*** ARTICLE

You’re a high school student who is interested in computer science. Maybe you’ve done some programming already. Maybe you’ve taken a couple classes at your high school. Maybe you’re a total beginner1. How do you judge CS programs?

Why Are You Qualified?

In short, I’m not. This is equally a rumination on CS program quality as much as a prescriptive guide.

The long answer is that I’ve spent a lot of time2 thinking about undergraduate CS program quality because I recently graduated from a program that appears prestigious on paper but was, in my opinion, worse than schools with a tenth of the reputation. You can read my thoughts here and here. I’ve spent time going to other school’s hackathons, talking to students at other schools, reading through the degree requirements of various CS program and generally doing my homework.

******
*** PROVIDED DATA

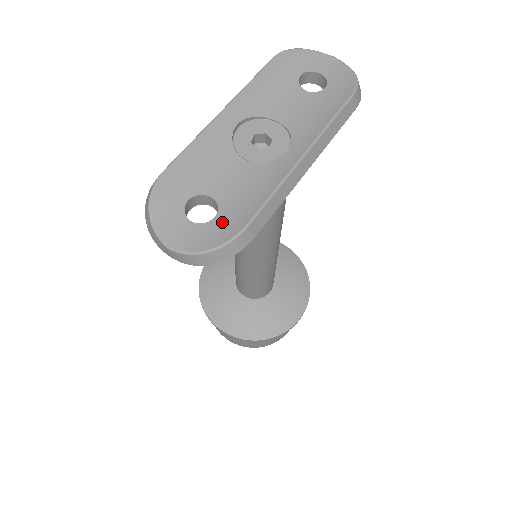
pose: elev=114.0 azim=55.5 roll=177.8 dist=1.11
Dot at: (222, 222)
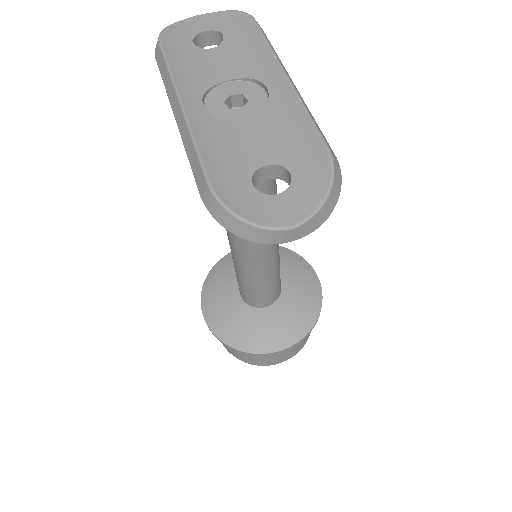
Dot at: (302, 169)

******

SET PROBLEM 1:
Answer these questions from the post on judging computer science programs:
(a) How does the author answer the heading "Why Are You Qualified?" in short?
(b) How does the author say the program they graduated from appears on paper?
(c) Whose hackathons has the author spent time going to?
SET PROBLEM 2: The post on judging computer science programs opens with several "Maybe" sentences about the high school student reading it. List every situation those sentences describe.
SET PROBLEM 3: Extend the post on judging computer science programs, starting after its last sentence.

WRITTEN REPLY 1:
(a) In short, the author is not qualified.
(b) It appears prestigious on paper.
(c) Other schools' hackathons.

WRITTEN REPLY 2:
- Having done some programming already
- Having taken a couple classes at high school
- Being a total beginner

WRITTEN REPLY 3:
Some may believe that a professor is better suited to judge programs, since they’ve likely had experience with multiple through their undergrad, grad, post-doc and professor tenures. I’d counter that professors are judging from a rather unique perspective, namely that of a tenured professor. I’ll explore that point in depth in a bit. I’d also note that being a teacher in an undergraduate CS program is extremely different than being a student in one. Professors usually only experience one small part of an undergraduate CS program and therefore can’t really judge it as a gestalt. That said, I’d be very interested to hear a professor’s take on undergraduate CS programs.

If you’d like to give a rebuttal, I’d love to hear it! Heck, I’ll publish it here as long as you’re not unneccessarily mean.

How Not To Do It

Here’s how to not do it. Do not go off of ranking. Not US News & World, not even the wonderful CSRankings.org. Ranking does not relate to undergraduate experience in any realistic fashion. Generally ranking measures the status of the university as a research institution. Even then, in the case of US News & World, these rankings are not well loved among professors. I’d ignore them almost completely.

Do not go off of prestige signifiers such as Ivy League or admission rate. These can indicate a general amount of funding or student quality, but beyond that there is nothing about Ivy League schools that makes them inherently good at computer science.

Do not look up very famous professors and think “oh I’m gonna work with them”. As great of a fantasy as it is, working with Yann LeCun at NYU is pretty unlikely.r I get that a common admissions strategy is “demonstrating interest”, but Googling professors is not that much demonstration.

What Do You Want?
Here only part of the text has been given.